Around The World With Internet Trolls And Online Haters

A 50-year-old English steelworker, Robert Jackson is “against all immigration”. When the Calais blockade was taking place, he wrote a post on Facebook that read “run the fuckers over”. At the same time, he doesn’t seem to be bothered by his Thai wife, who he sweetly addresses as “dear”.

Ashleigh Jones, 21, is a student from Wales, who slut-shames celebrities. One of her tweets read, “I would say Amy Schumer is a cunt but you have to be smart to be a cunt.” She herself is used to hearing harsh language in return for her provocative comments. “But that doesn’t bother me,” she says. “I have a lot of sex so I can’t be that ugly.

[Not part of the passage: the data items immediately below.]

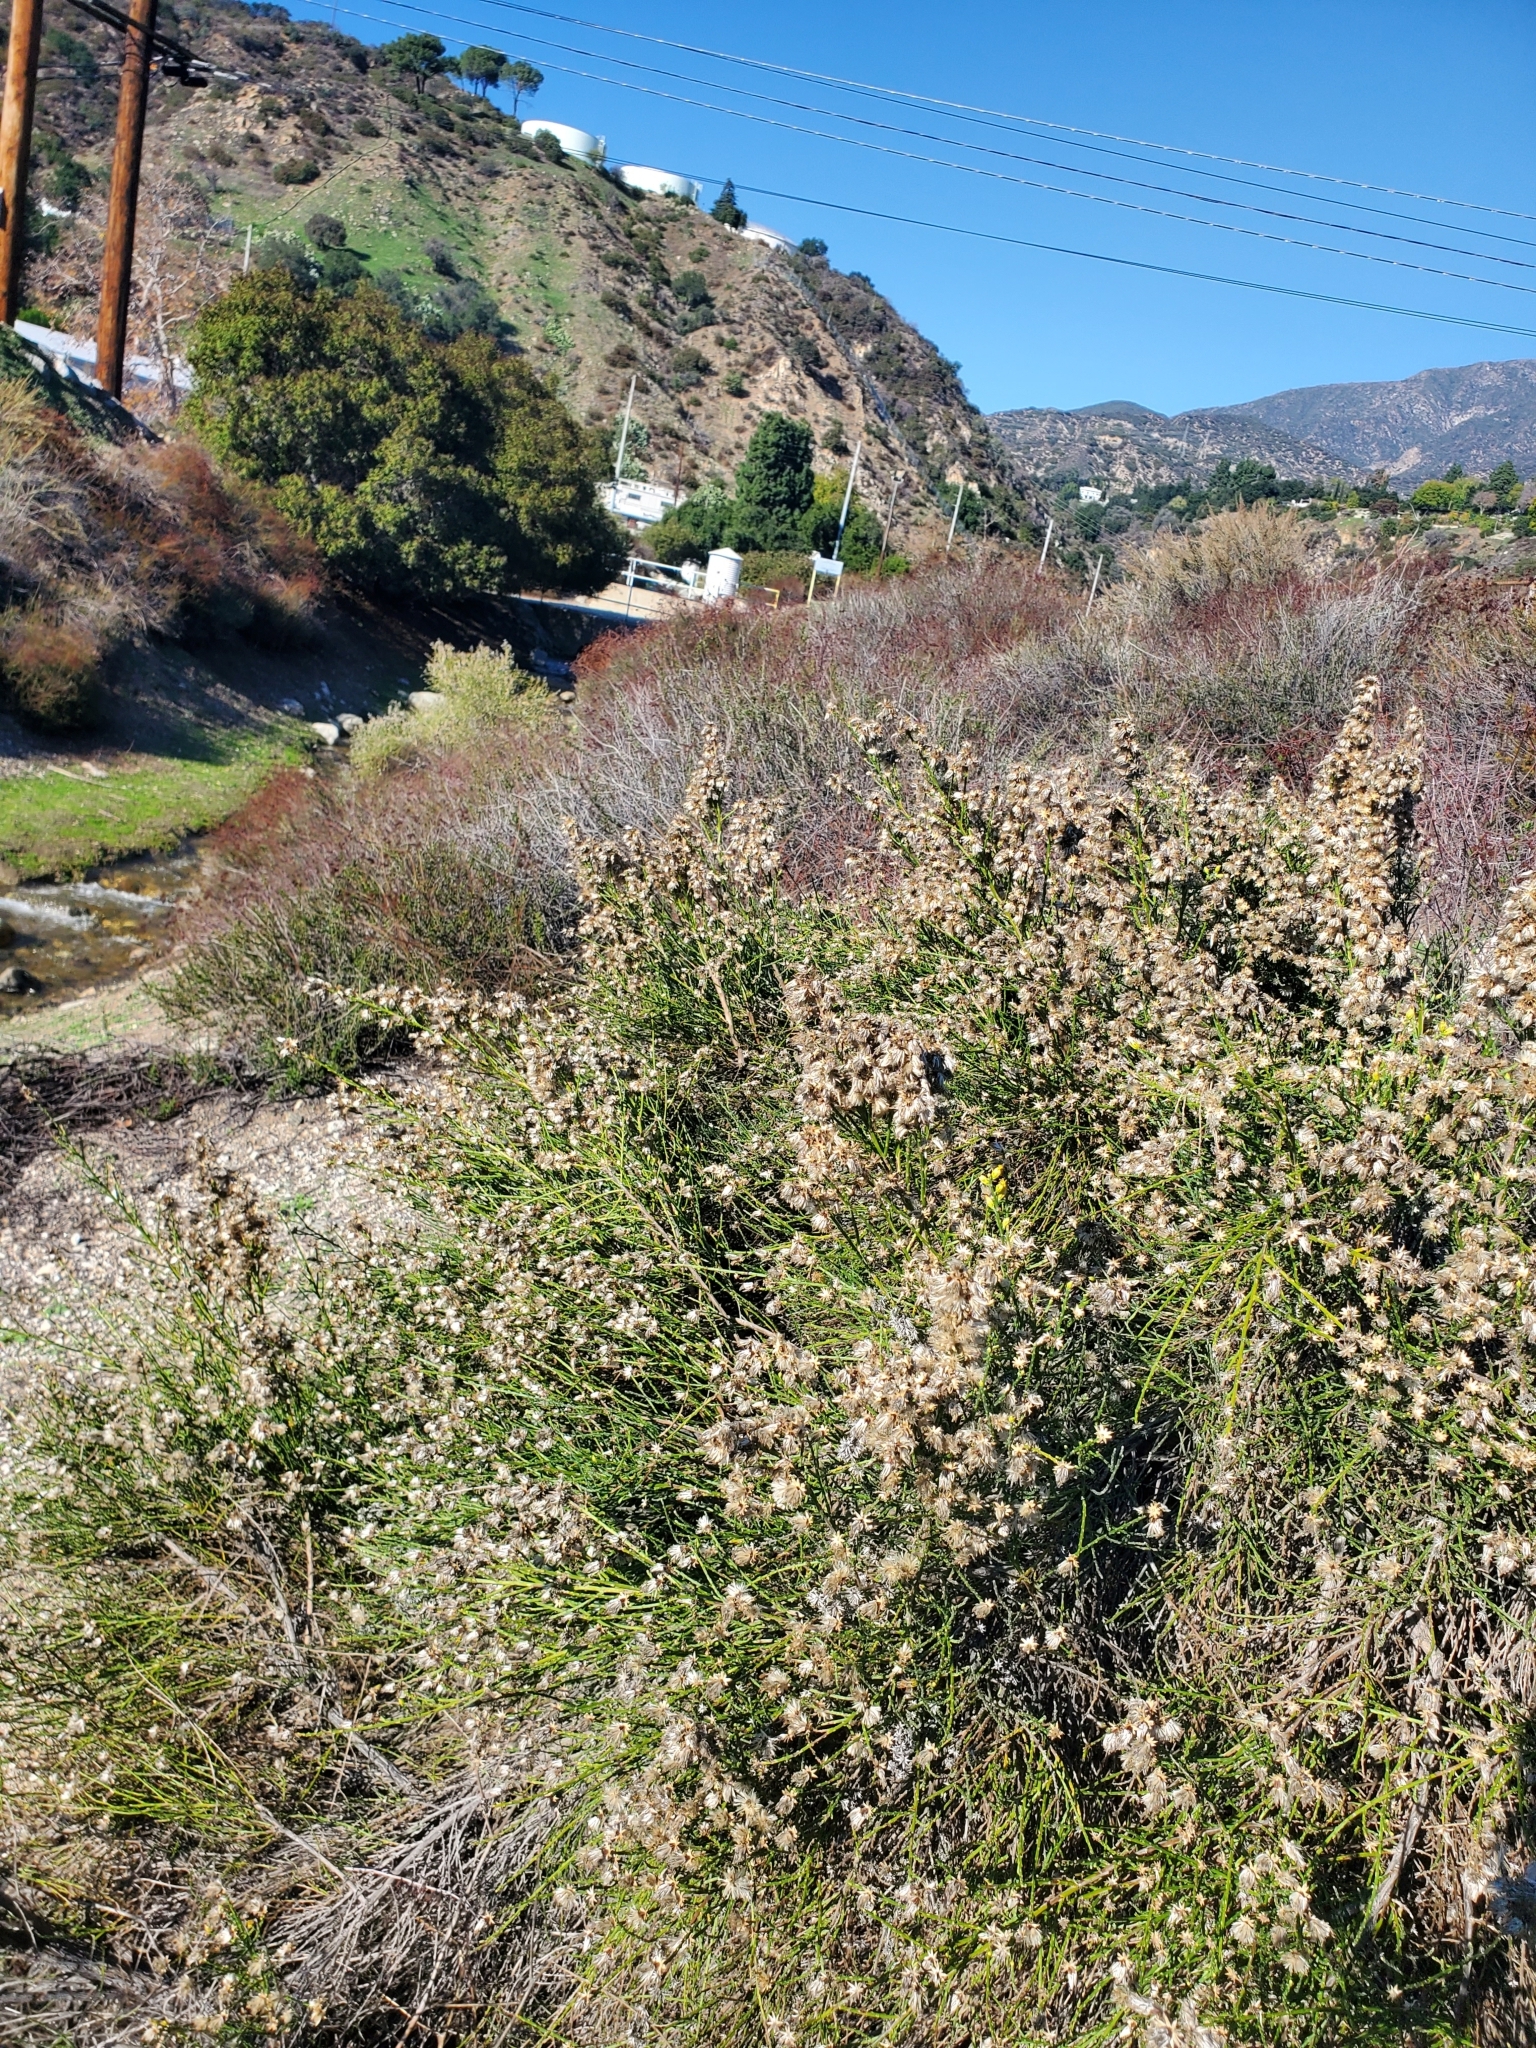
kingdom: Plantae
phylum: Tracheophyta
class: Magnoliopsida
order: Asterales
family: Asteraceae
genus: Lepidospartum
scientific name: Lepidospartum squamatum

Robert and Ashleigh are among those featured in the project of Norwegian filmmaker Kyrre Lien, presented by the Guardian. Others, including Alexandra Velichkevich, a 51-year-old Russian who fears “that her country will be taken over by ‘Gay Europe’”, and Kjell Frode Tislevoll, a 42-year-old retail clerk from Norway, who hopes for the return of colonialism. What they all have in common is the hate they spread online.

Three years of tracking down the online commenters resulted in the 20-minute documentary, The Internet Warriors, featured alongside the article by the Guardian. Lien researched 200 potential subjects, but half denied his request for an interview. But even with the remaining half, he managed to create a brilliant investigation into the daily lives and bizarre motivations of cyber bullies.

“Lien’s research took him across the world – from the fjords of Norway to the US desert – meeting people of extreme, ‘often illogical’ beliefs: the racists, the homophobes, the slut-shamers,” says the Guardian piece.

The project shows that online trolls come in all shapes and sizes, and their motivations are extremely diverse. It also exposes the thin line between hate speech and free speech, proving that the spread of xenophobia and harassment online is a global phenomena, definitely not inherent to one country.